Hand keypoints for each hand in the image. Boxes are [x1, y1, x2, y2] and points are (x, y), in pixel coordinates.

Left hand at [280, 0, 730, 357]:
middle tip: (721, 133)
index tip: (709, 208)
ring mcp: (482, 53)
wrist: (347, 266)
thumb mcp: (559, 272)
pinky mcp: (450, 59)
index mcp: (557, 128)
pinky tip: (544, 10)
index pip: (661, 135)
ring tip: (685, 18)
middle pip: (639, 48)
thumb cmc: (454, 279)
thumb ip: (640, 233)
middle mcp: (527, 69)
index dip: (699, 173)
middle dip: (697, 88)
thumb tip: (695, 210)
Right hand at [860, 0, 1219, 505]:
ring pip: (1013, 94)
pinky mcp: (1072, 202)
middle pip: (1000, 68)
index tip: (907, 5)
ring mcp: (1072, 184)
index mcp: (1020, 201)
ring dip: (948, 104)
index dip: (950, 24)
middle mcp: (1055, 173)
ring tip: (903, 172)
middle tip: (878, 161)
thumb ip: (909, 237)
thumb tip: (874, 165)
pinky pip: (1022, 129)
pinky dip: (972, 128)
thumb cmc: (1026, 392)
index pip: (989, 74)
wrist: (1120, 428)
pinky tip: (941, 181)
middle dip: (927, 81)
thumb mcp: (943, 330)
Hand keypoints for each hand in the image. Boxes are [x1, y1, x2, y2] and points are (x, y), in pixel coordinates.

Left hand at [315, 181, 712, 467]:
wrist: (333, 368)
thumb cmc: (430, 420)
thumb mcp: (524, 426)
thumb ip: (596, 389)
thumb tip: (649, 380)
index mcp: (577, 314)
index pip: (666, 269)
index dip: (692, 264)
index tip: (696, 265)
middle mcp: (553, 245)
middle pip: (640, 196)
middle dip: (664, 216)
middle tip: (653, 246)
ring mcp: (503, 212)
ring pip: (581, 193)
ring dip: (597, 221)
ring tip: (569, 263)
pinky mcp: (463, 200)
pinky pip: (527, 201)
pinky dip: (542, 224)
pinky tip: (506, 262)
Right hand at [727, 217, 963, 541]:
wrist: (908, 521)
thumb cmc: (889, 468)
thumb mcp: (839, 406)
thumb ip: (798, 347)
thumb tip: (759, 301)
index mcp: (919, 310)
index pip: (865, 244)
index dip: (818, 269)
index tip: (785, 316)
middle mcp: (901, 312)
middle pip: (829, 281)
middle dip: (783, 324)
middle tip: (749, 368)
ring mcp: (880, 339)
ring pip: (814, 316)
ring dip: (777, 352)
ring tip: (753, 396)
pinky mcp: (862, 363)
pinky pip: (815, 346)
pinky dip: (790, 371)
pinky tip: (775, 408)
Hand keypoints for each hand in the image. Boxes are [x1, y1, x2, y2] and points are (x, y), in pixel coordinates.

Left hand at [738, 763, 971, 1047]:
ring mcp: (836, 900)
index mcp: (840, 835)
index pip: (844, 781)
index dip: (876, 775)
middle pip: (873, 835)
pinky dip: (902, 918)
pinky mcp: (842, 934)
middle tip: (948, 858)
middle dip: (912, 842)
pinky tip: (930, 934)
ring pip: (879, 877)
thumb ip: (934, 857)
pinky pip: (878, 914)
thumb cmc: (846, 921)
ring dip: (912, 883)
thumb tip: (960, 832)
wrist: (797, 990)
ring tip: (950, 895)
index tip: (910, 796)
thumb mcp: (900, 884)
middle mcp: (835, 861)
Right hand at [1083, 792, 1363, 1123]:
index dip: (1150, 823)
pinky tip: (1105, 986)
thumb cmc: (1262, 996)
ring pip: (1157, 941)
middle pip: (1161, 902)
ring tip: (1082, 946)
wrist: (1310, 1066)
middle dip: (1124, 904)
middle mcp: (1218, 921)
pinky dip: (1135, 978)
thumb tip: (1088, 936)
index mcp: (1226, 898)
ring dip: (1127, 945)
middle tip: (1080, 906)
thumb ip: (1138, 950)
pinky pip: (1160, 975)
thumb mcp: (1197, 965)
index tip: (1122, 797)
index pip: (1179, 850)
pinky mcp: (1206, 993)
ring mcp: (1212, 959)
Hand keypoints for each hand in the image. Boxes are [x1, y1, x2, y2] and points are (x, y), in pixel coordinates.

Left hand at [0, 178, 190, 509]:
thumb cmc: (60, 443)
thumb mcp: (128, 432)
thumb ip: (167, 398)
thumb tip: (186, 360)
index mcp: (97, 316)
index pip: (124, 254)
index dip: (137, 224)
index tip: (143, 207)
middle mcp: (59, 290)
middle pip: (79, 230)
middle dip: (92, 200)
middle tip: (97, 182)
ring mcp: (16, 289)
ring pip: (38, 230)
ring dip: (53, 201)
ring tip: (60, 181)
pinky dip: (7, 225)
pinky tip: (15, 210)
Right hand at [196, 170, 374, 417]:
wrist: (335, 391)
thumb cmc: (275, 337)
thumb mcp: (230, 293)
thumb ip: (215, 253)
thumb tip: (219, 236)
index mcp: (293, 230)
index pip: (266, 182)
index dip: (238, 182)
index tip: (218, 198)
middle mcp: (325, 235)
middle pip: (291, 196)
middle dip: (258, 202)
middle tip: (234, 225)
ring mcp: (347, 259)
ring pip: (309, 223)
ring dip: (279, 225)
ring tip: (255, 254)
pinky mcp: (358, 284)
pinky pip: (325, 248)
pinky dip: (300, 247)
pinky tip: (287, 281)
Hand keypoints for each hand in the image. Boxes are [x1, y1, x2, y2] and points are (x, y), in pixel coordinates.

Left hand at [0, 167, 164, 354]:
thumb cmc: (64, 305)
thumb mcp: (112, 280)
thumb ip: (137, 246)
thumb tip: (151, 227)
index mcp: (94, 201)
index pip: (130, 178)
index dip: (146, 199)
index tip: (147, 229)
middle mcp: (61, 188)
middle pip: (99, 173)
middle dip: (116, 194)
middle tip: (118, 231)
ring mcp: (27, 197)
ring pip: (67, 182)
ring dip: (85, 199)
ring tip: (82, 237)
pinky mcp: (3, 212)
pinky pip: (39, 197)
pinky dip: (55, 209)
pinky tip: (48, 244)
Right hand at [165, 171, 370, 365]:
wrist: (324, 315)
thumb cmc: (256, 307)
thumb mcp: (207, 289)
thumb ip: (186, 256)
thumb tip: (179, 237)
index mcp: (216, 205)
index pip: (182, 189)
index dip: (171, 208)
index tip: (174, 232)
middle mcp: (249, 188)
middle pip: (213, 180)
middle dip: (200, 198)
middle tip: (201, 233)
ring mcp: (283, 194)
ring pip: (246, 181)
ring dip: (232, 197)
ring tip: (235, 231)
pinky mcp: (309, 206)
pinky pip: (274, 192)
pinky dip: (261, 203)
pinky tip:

# # #

PROBLEM REQUIREMENTS
Lines that hold the word "Left" are the ones to copy from the entries above.

YOUR SOLUTION
Left hand at [280, 0, 730, 357]:
Left hand at [315, 181, 712, 467]:
Left hand at [738, 763, 971, 1047]:
Left hand at [0, 178, 190, 509]:
Left hand at [0, 167, 164, 354]:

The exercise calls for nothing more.